Troublesome search, terrain
So far, police have found no witnesses, but they recovered surveillance tape from businesses and residences in the area. The quality of the video is not promising, but investigators were going through it Wednesday afternoon, Filenko said.
Hampering the search was the landscape where the manhunt unfolded. It’s a mix of abandoned buildings, occupied by squatters, and residential and commercial properties situated among heavily wooded areas and a marsh. Some of the terrain is overgrown and swampy, and railroad tracks run through a portion of the area. Tuesday’s intense sun didn’t help matters.
Gliniewicz, a 32-year police veteran, was on patrol Tuesday morning when he made a radio call saying he was running after three suspicious people, the Lake County Sheriff’s Office said.
That was the last anyone heard from him. Fellow officers from Fox Lake Police Department arrived to find their colleague shot to death.
No one knows why Gliniewicz was gunned down, except for his killer.
An autopsy was completed late Tuesday, but authorities aren’t releasing the results yet, Filenko said. The Northern Illinois Police Crime Laboratory is expediting its review of evidence to determine if there was any fingerprint or DNA transfer. Technicians should have that analysis finished within a “day or so,” he said.
A challenging search
The FBI, U.S. Marshals and the Bureau of Alcohol, Tobacco, Firearms and Explosives joined in the hunt. More than 400 law enforcement officers raked through the heavy woods near Fox Lake on foot, all-terrain vehicles and horseback.
Local police officers have volunteered to come in while they’re off duty, and other law enforcement officers in the surrounding area have called to offer their assistance, Filenko said.
Officers were also conducting a secondary review of the crime scene, “turning over every leaf and blade of grass to see if there’s anything out there they may have missed,” he said.
Authorities have employed 45 dogs in their search, along with six aircraft, Covelli said. Nearby residents saw SWAT teams searching yards, CNN affiliate WLS said. Officers also went house to house looking for clues.

__Dataset__
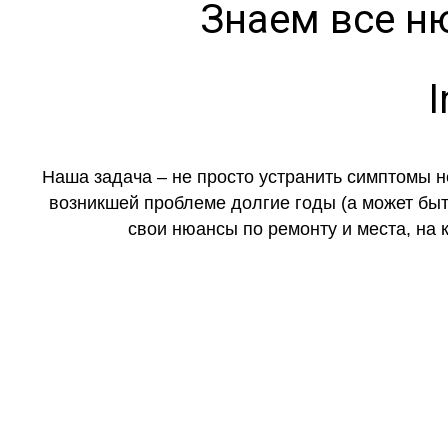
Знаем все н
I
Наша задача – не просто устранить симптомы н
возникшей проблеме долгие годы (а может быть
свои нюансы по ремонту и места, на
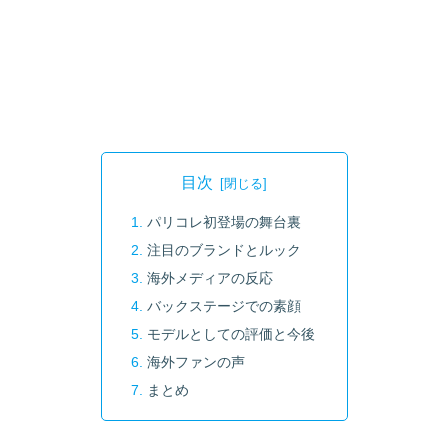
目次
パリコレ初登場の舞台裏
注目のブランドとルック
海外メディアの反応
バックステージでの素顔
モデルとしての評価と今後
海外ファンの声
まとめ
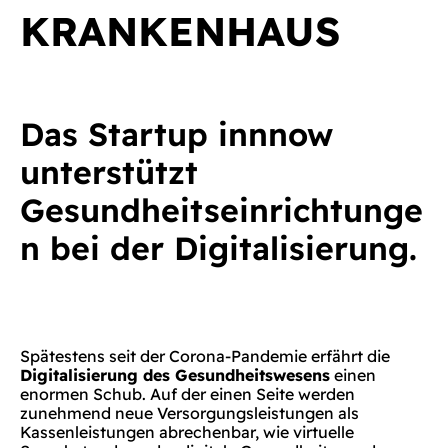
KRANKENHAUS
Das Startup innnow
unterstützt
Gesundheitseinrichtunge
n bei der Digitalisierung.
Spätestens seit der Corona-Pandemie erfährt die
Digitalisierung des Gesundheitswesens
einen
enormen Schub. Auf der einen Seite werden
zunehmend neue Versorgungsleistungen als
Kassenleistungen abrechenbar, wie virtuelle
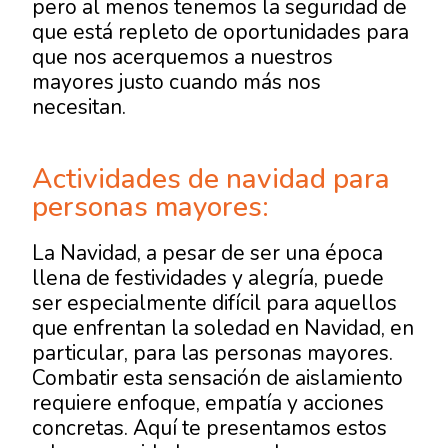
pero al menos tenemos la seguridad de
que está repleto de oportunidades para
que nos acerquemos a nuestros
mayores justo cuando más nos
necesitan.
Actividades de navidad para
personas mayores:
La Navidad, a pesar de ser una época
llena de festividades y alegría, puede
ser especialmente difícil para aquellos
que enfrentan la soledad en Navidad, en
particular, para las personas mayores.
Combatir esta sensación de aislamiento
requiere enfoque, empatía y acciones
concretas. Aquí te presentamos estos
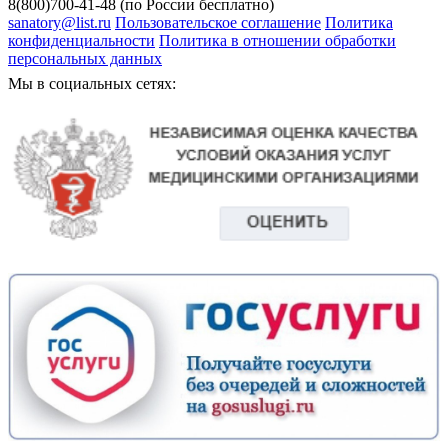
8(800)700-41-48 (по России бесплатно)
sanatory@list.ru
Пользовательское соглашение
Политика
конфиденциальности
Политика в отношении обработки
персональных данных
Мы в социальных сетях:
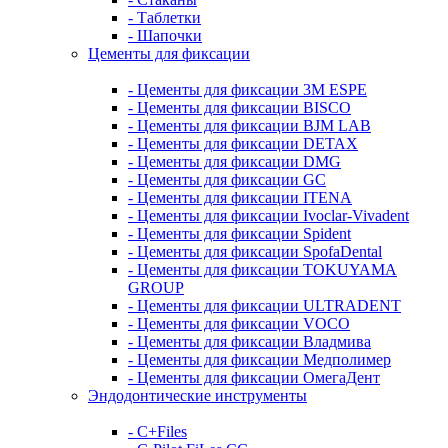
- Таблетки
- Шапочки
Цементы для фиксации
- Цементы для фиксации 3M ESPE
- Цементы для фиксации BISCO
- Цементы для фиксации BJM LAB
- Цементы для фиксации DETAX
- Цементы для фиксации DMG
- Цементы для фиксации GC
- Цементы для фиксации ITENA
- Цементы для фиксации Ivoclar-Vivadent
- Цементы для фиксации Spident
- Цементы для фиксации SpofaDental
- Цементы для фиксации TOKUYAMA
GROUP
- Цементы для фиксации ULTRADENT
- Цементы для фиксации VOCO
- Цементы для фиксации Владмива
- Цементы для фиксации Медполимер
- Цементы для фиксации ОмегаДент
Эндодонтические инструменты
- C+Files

...

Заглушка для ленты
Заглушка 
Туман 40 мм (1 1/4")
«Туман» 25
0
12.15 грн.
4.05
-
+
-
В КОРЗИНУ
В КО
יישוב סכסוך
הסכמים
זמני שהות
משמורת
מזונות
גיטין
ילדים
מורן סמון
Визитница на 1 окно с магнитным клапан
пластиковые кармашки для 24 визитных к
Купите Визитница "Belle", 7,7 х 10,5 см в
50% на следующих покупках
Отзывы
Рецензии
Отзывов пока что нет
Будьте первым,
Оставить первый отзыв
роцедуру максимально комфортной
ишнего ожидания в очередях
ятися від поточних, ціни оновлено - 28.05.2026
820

__Task goal__
Do these statements agree with the Fox Lake manhunt report? Answer yes or no for each and quote the deciding words. (a) Police had found witnesses. (b) More than 400 law enforcement officers took part in the search. (c) Authorities have released the autopsy results.

__Result of this task__
(a) No: "So far, police have found no witnesses"
(b) Yes: "More than 400 law enforcement officers raked through the heavy woods near Fox Lake"
(c) No: "authorities aren’t releasing the results yet"